Sick, although in quite a good way. That’s the only possible response to the double-F hardware-strapped combat pants in silky technical fabric, sporty rib knits, layering in lacquered embroideries, so playful and practical all at once from the Fendi’s Womenswear Fashion Show SS23. It might not be an everyday wear but put the fashion glasses on and you’d instantly see the right number of attractive features to qualify it as ideally avant-garde.
Fendi is a serious Roman fur and leather house of long standing, but Kim Jones recently have been having some fun with it all — paying homage to the past whilst adding the futuristic edge to each fabric. “I am interested in looking at things that Karl has done, and seeing how we can develop them – both visually and technically,” says Jones.
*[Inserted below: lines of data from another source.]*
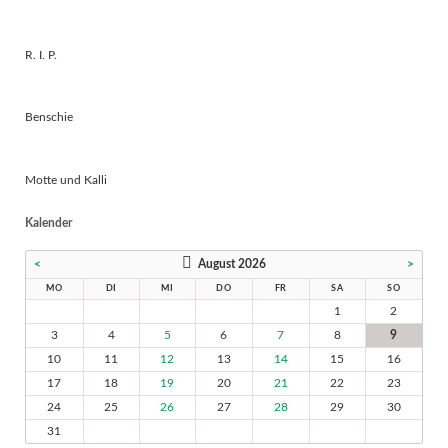
R. I. P.
Benschie
Motte und Kalli
Kalender
<
August 2026
>
MO
DI
MI
DO
FR
SA
SO
1
2
3
4
5
6
7
8
9
10
11
12
13
14
15
16
17
18
19
20
21
22
23
24
25
26
27
28
29
30
31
With that, Jones focused on a modernist, earthly toned silhouette, further de-cloyed up with the hints of popping green, vibrant pink and blue that ran throughout the collection. It made enough of the statement to carry the collection, but, as always, the real news-making content was the shape of the Peekaboo bags with chained straps for the very first time. The statement bags were reimagined in a miniature Fendi First bags, draped in finer chains, and easily passable as pieces of jewellery. Well, a Fendi bag is a piece jewellery, classy and making a statement with the logo (first introduced in 2000) that was used to anchor the collection in the past, but re-imagined for today.
Much of the collection was cut in barely-dyed but beautifully embroidered layers of technical organza and nylon jersey. “At FENDI, I am constantly thinking about practicality as well as luxury,” says Jones. “Adding heavy hardware to something very soft both gives it real functionality and makes it interesting.”
The silhouettes, mostly neutral, were cut with narrow flying panels, textured with what looked at a glance like worn-through or dust-spattered fabrics and slouchy edges. Of course, it wasn't that at all. Sleek satin grounded by elevated tennis shoes or rubber platforms formed the constant forward approach. Somewhere in designing this collection, Jones arrived at a dynamic balance between confronting the current mood and creating a modern proposition for that problematic word ‘luxury’. But Fendi lovers will savor the fact that these Fendi versions are, in one sense, originals.
Experience and technical expertise count here. Jones, after all, has navigated well and knows how to calibrate a response.